Some wedding traditions are more widespread than others. Often, because they are really weird. For instance, it’s great that we don’t wear borrowed undergarments for our wedding anymore. And we don’t carry garlic and dill in our wedding bouquets anymore to ward off bad smell from our bodies. This shows how lucky modern grooms are! Most of the wedding traditions from the list below are forgotten and out of use or at least altered to suit modern days. And it’s so much more interesting to learn about them.
The first wedding tradition is that weddings were always to be held on a weekday and actually holding a wedding on Saturday was bad luck. Today, nobody wants their wedding on a weekday, any bride would do just about anything to have her wedding ceremony on a weekend. So, for us, this tradition seems a little weird.
Receptions were kind of an optional thing and most people didn't even have wedding receptions, even as late as the early 1960s. Just imagine what your friends and family would say if you didn’t have a wedding party these days! I’m sure half of your relatives would be deadly offended.
The point of a bridal bouquet was not to just have pretty flowers in your hand – it was actually a deodorant. It was a necessary accessory in the Middle Ages. Bribes would carry herbs with pungent scents like dill and garlic to ward off evil spirits. Also, they didn't bath very often back then and, apparently, it would help with their smell. And… this is awful. A bride that needs garlic to make her smell better! Really?!
Men were the only ones who were allowed to give toasts. At the time, women were not even allowed to give toasts. But this is understandable because we know that, back then, women really didn't have a very significant role in things, in general.
In about 1930s, wedding rings could only have one diamond. As for me, it’s a little odd – why does it matter how many diamonds there are in a ring? How can it influence marriage?
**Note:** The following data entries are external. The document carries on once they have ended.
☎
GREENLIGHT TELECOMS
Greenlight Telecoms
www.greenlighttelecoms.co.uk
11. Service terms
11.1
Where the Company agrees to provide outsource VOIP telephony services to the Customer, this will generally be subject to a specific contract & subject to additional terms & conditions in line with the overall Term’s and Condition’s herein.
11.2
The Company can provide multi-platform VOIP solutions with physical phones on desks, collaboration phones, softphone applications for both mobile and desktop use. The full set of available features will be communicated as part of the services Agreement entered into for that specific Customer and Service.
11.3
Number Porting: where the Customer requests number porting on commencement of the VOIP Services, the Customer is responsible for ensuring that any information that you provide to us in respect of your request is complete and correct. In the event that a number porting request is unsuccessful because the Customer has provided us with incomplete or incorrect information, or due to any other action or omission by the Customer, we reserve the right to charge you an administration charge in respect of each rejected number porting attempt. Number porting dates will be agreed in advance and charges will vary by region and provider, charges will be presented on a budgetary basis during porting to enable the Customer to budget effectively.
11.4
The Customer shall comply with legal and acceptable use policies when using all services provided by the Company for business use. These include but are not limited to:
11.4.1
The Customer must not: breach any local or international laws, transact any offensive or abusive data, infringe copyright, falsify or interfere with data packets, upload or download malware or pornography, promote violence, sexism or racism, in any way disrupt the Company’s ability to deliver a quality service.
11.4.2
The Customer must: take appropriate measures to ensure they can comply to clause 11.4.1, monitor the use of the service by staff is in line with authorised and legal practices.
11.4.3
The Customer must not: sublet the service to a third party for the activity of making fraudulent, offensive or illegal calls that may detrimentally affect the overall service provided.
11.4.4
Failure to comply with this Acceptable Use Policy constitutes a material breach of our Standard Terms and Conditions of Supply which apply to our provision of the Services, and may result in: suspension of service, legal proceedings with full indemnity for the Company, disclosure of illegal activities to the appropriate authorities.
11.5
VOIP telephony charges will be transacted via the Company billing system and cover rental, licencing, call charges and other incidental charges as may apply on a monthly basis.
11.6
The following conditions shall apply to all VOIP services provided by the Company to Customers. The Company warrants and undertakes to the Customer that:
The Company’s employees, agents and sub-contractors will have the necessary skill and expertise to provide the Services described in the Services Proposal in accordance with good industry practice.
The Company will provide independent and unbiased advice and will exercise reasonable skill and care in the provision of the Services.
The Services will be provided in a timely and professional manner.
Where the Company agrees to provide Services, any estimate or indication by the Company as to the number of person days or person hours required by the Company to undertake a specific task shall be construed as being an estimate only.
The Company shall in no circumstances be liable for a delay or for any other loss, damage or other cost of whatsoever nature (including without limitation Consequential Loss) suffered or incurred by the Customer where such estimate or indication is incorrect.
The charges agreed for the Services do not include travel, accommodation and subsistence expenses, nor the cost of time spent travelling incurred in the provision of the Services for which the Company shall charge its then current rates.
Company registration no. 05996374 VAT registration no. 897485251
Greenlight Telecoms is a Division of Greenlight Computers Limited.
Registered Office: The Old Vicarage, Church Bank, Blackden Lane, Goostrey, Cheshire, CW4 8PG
Only some brides were able to wear veils for their wedding ceremony. And these were only the brides that weren't too old. And, of course, those who were marrying for the first time. So, only young brides had the privilege of wearing a wedding veil. Also, in many countries, white bridal veil meant virginity, so only virgin girls could wear it.
Exactly one month before the wedding, the bride and groom would go to their wedding venue, dig a hole, and bury a bottle of bourbon there. It was supposed to ensure that there wouldn’t be any rain on your big day. And once you’ve done the ceremony, you were supposed to unbury the bourbon and drink it with your guests.
“Something borrowed” meant another woman's undergarment. According to an English folklore, the “something borrowed” part was meant to enhance the bride's fertility, meaning she would put on the underwear belonging to another woman, who already had been pregnant, in order to increase her likelihood of childbearing. Yeah, a little gross, isn’t it?
Also, I’ve heard about a tradition to drink from a glass after the pregnant woman to get pregnant yourself. So, maybe people believed that pregnancy was contagious?
Weddings had to happen in June. There's even a song that says a June bride is supposed to be the best bride.
“Oh, they say when you marry in June,
You're a bride all your life.
And the bridegroom who marries in June
Gets a sweetheart for a wife.”
When you are walking down the aisle, the only song that could be playing was the traditional “Here comes the bride” song. Today, it is ok for a bride to choose any song she likes and feels that this is it. And we are so lucky to be able to do that, to choose our favorite music for such an important day in our life.